Setelah 1.400 orang terbunuh dengan gas sarin yang menyerang syaraf di wilayah yang dikuasai pemberontak di pinggiran Damaskus Agustut tahun lalu, pemerintah Suriah sepakat untuk bergabung dengan Konvensi Senjata Kimia tahun 1998 dan siap bekerja sama untuk memusnahkan senjata mereka, agar selamat dari serangan Amerika.
Sebelum senjata kimia Suriah rampung dimusnahkan, banyak laporan muncul di awal 2014 soal penggunaan klorin, bahan kimia industri yang digunakan untuk memurnikan air di banyak negara, dan dilarang untuk menggunakannya terhadap manusia.
Tingkat kematian akibat klorin terhadap warga sipil yang tidak terlindungi, mungkin sangat kecil menurut standar modern saat ini, namun tetap saja bahan kimia ini mengerikan.
Peran Jerman dalam serangan gas di Flanders, Belgia, 100 tahun lalu sangat terang, namun untuk kasus Suriah kali ini PBB masih belum mencapai kesepakatan, atau bahkan secara resmi menyelidiki, kubu mana yang menggunakan senjata kimia di perang saudara Suriah.
Perang kimia secara universal dikriminalkan pada September tahun lalu di bawah Resolusi Dewan Keamanan PBB 2118. Namun memusnahkan atau bahkan menghukum para pengguna senjata kimia adalah masalah diplomatik dan juga hukum, teknis serta militer.

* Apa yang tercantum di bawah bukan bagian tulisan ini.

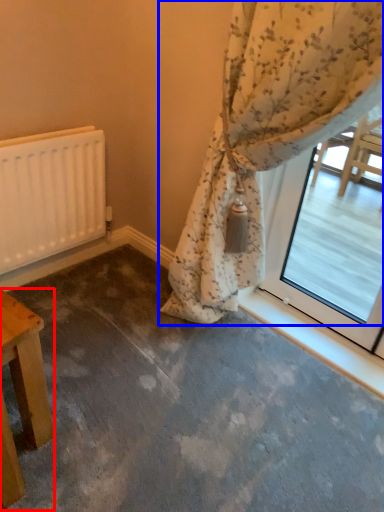
Question: Which object is further to the camera taking this photo, table (highlighted by a red box) or curtain (highlighted by a blue box)?

Choices:
 (A) table
 (B) curtain

Answer: (A)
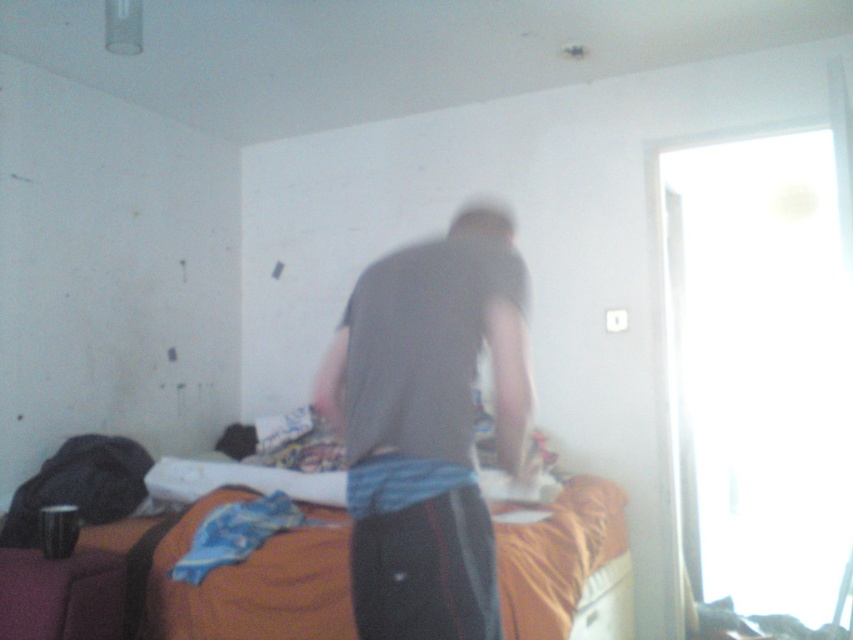
Question: Is dark gray shirt at center positioned in front of orange fabric bed at center?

Ternyata, perilaku internasional terhadap pembunuhan dengan senjata kimia masih sama beracunnya seperti tahun 1915.
----
Paul Schulte, Professor di Institut Konflik, Kerja Sama dan Keamanan Universitas Birmingham. Mantan direktur pengendalian dan proliferasi senjata di Kementerian Pertahanan Inggris dan komisaris perlucutan senjata PBB untuk Irak.